A
Independência do Brasil, simbolizada no 7 de setembro de 1822, foi uma reação
da nobreza colonial ao movimento que, sob diversas correntes, atravessava a
sociedade brasileira em termos semelhantes ao resto das Américas. Tomada do
poder para manter as prerrogativas que o parlamento português pretendia anular
voltando ao sistema colonial clássico e antecipação à forte possiblidade de
independência republicana.
Por
nobreza colonial entendemos o grupo dos mais ricos da colônia, tivessem ou não
títulos nobiliárquicos mas ligados diretamente ao poder estabelecido e com seus
interesses assentes no território colonial. Uma parte era nascida no Brasil,
outra composta de “reynóis”, ou seja, “metropolitanos” instalados. Tinham em
comum serem brancos, defensores das estruturas de propriedade colonial,
incluindo, portanto, a escravatura, opostos às ideias de democracia
repercutidas no país, com distintos níveis de informação, sobre as revoluções
norte-americana e francesa.
A
nobreza colonial ambicionava títulos formais de nobreza, que conseguiria após o
7 de setembro de 1822.
Reivindicações
explícitas de independência tinham, já naquela altura, várias décadas, além dos
surtos de protesto localizado que implicavam rejeição do sistema colonial e
escravista. O movimento de Ouro Preto – mal designada como Inconfidência
Mineira – mais que percursor é, na verdade, uma resultante dessas
reivindicações. Tal como nos Estados Unidos, foi lançado com base na luta
contra a brutalidade dos impostos, destinados a reforçar o tesouro real
português e que contribuíam fortemente para o atraso econômico brasileiro.
Perante esse dado em si e seu significado dominador, os envolvidos no processo,
apontavam a república independente como solução.

Objetivo do exercício:
Traduza para o inglês esta frase do texto de leitura sobre a Independência do Brasil: "A nobreza colonial ambicionava títulos formais de nobreza, que conseguiria após o 7 de setembro de 1822." Baseie-se exclusivamente no texto de leitura.

Seção de dados:

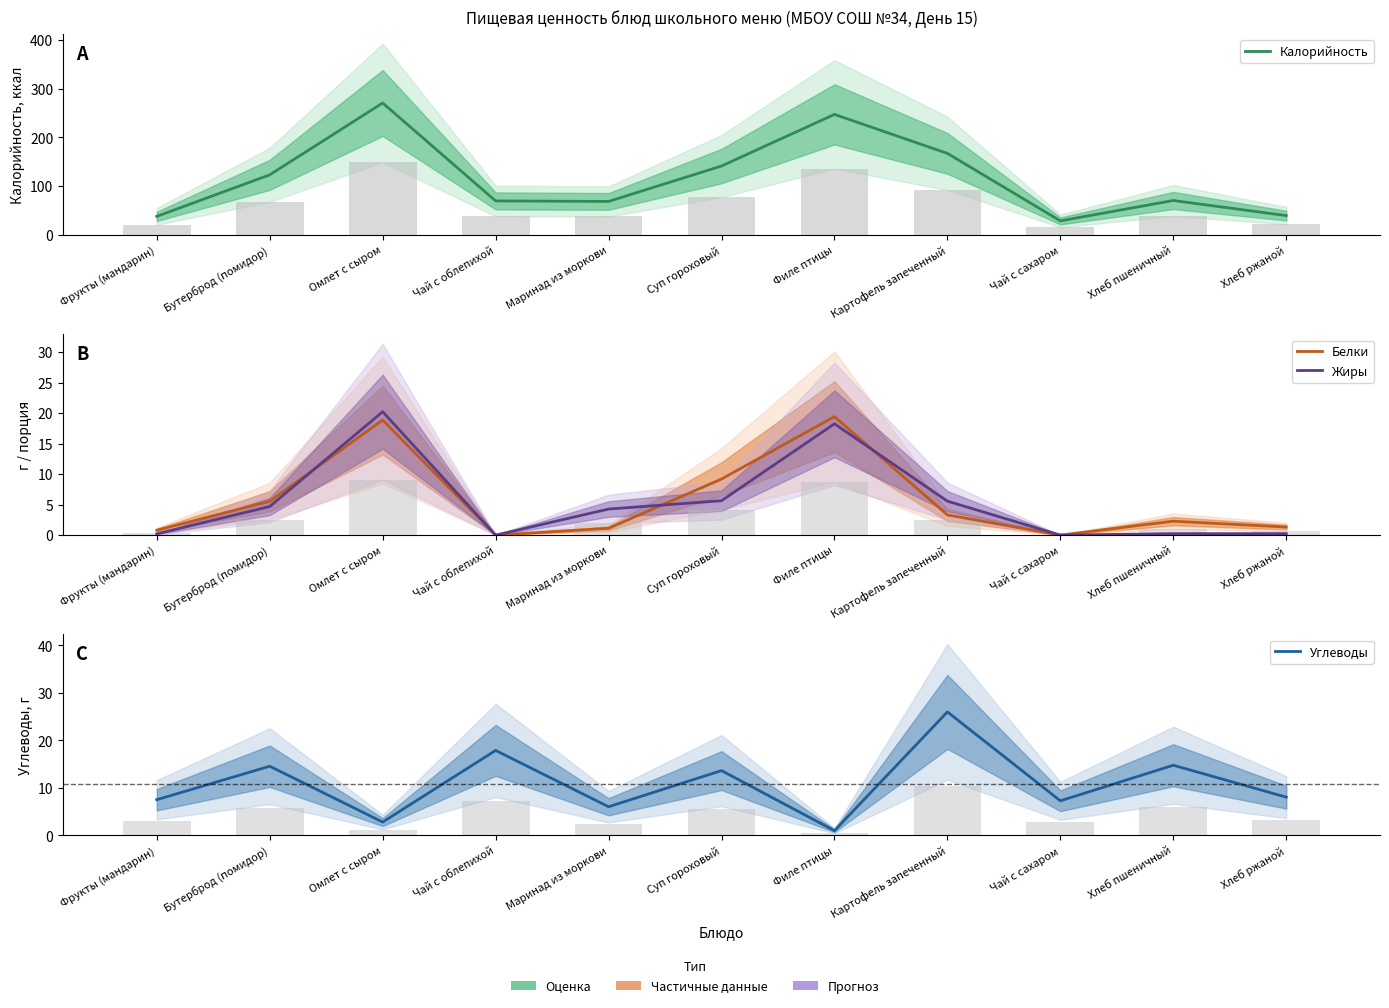

What is the difference between the second highest and second lowest values in the Калорийность series?

209.0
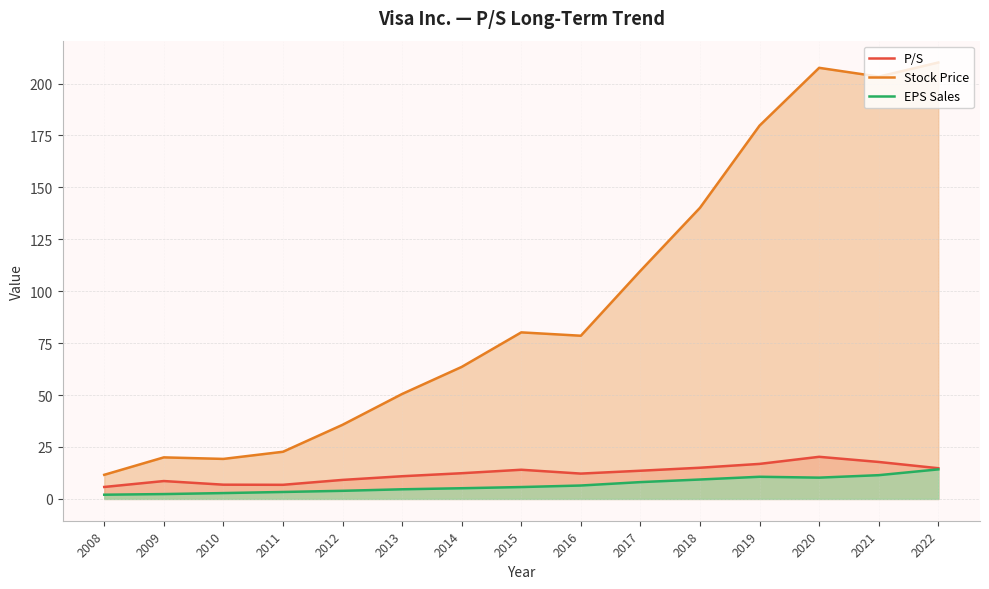

What is the total value across all series at 2011?

32.8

Resposta escrita:
The colonial nobility aspired to formal titles of nobility, which it would obtain after September 7, 1822.